(Passage for review)
While the rest of you sheeple take solace in your SubStacks, I have subscribed to an email list this week, where I can take part from afar in Shu Lea Cheang’s “feral lab” at C-Lab Taiwan, Lab Kill Lab. Emails filter into my inbox from this post-pandemic society where online and in-person talks, workshops, and film screenings are organized around research themes that combine the technological and the biological. (If you’re interested, you can subscribe here.)
In signature Shu Lea fashion, the project brings together an interdisciplinary community and asks them to take part in imagining and prototyping radical visions of the future. The Lab, as Shu Lea puts it, creates “inter-spaces that defy binary codes while traversing between inside and outside, human and non-human, nature and un-nature, above and underground.”
In describing her collaborative process, Shu Lea freely gathers and coins neologisms, each acting as a prompt to move beyond the conceptual inhibitions often imposed by language. Her Lab gathers projects that “map the structure of phytopolitics using recombinant, ethico-onto-epistemological, tools,” defines technoia as “(un)certain paranoia towards the ever-updating and ever-redundant electronic technology,” and proposes the rice bug as “both freeloader/parasite and revolutionary inter-species co-conspirator.”
(End Passage for review)
Exercise set:
1) In the passage about Lab Kill Lab, how does the Lab define technoia?
2) Carry on the passage about Lab Kill Lab from the point where it ends.
The listing is not needed for this work.
(Data)
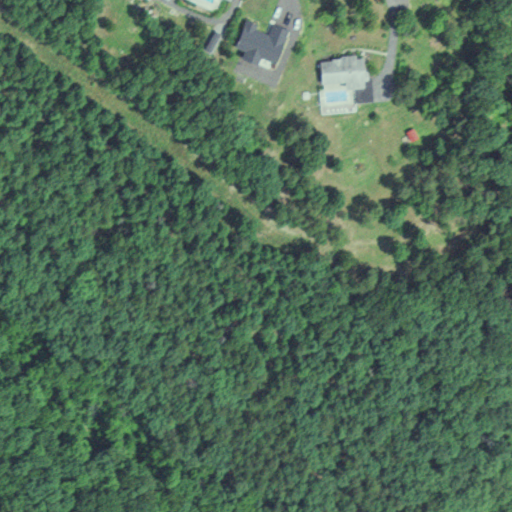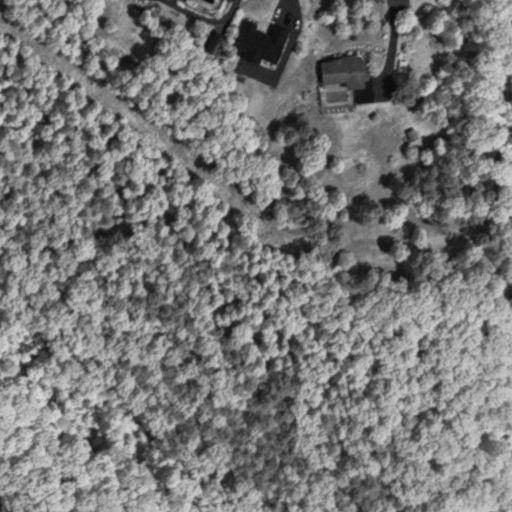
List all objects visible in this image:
road: (389, 48)
building: (341, 74)
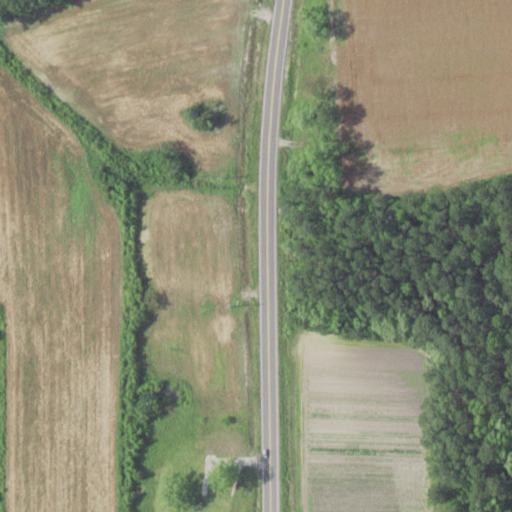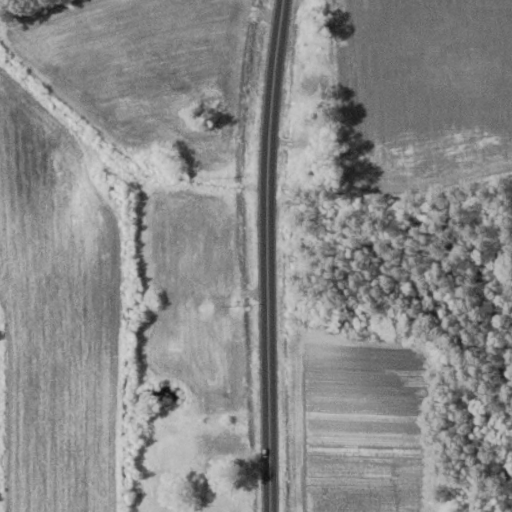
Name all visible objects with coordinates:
road: (265, 255)
building: (219, 443)
building: (221, 508)
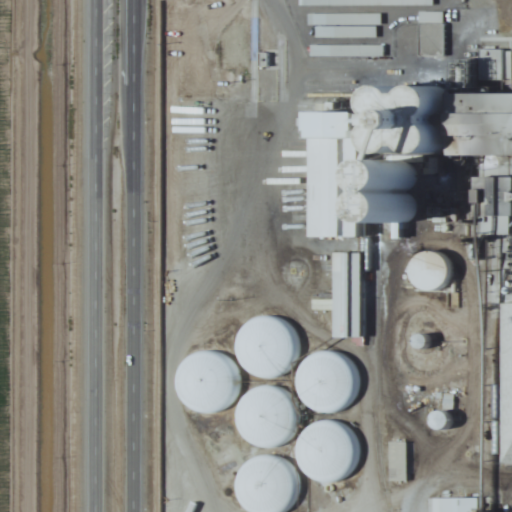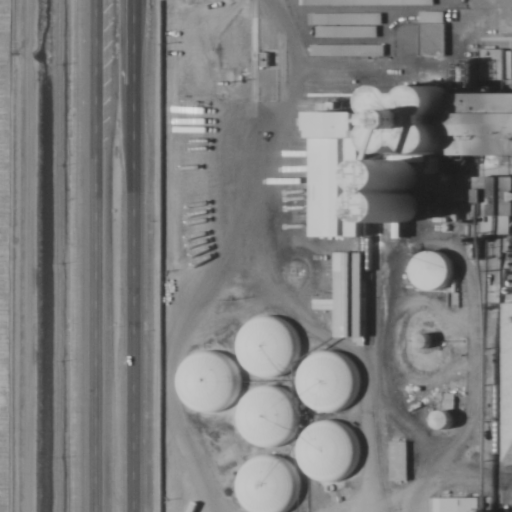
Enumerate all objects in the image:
building: (364, 2)
building: (344, 25)
building: (431, 41)
building: (346, 51)
building: (498, 65)
building: (487, 127)
building: (375, 157)
road: (87, 256)
road: (129, 256)
building: (430, 271)
building: (349, 296)
building: (504, 340)
building: (263, 347)
building: (209, 381)
building: (325, 382)
building: (266, 418)
railway: (336, 437)
building: (326, 451)
building: (398, 462)
building: (267, 484)
building: (454, 505)
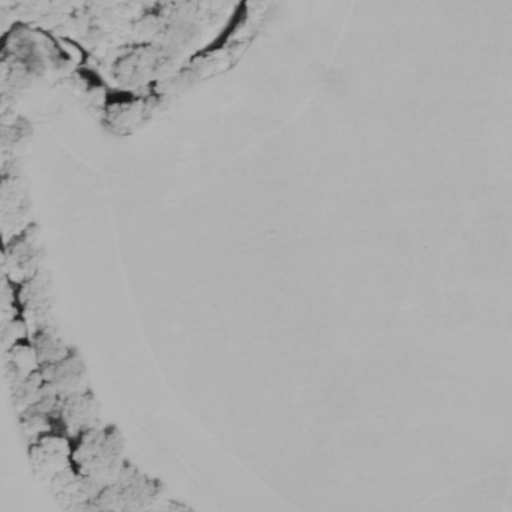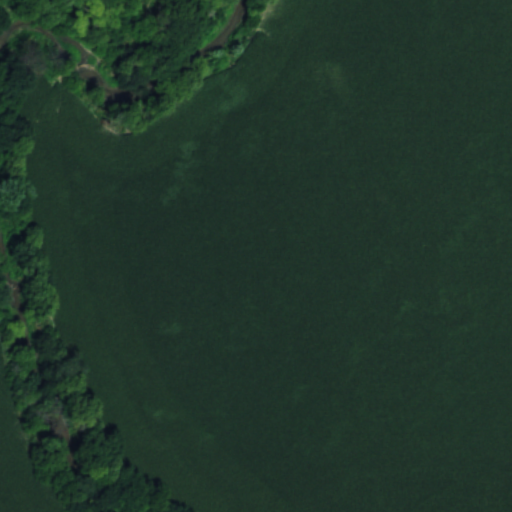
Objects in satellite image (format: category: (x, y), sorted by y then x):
river: (12, 126)
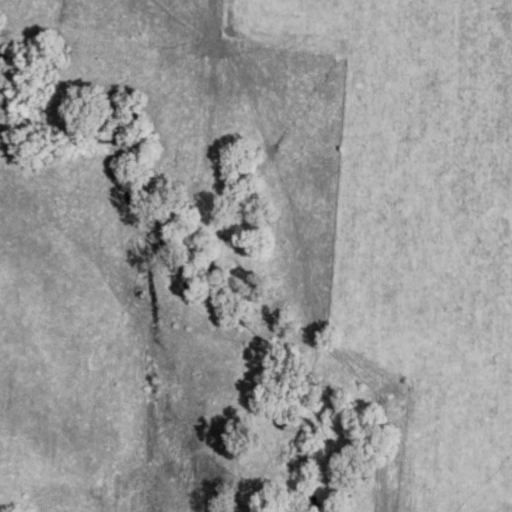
(End Data)
Exercise answers:
1) It defines technoia as "(un)certain paranoia towards the ever-updating and ever-redundant electronic technology."

2)
As part of this ambitious convening, Rhizome has curated an online exhibition as part of the Forking PiraGene research theme. Forking PiraGene is based on a concept developed in 2001 by Shih-Chieh Ilya Li and Audrey Tang that proposes gene writing and discovery as a potentially piratical practice. They sought to reimagine genetic science, typically seen as the purview of governments and corporations, as something that be practiced among informal networks for more collective ends. Taking this point of inspiration, Rhizome’s online exhibition brings together works by artists Harm van den Dorpel, Devin Kenny, Lynn Hershman Leeson, Xin Liu, and Sean Raspet & Francis Tseng that lay claim to genetic information on behalf of both artistic and political projects.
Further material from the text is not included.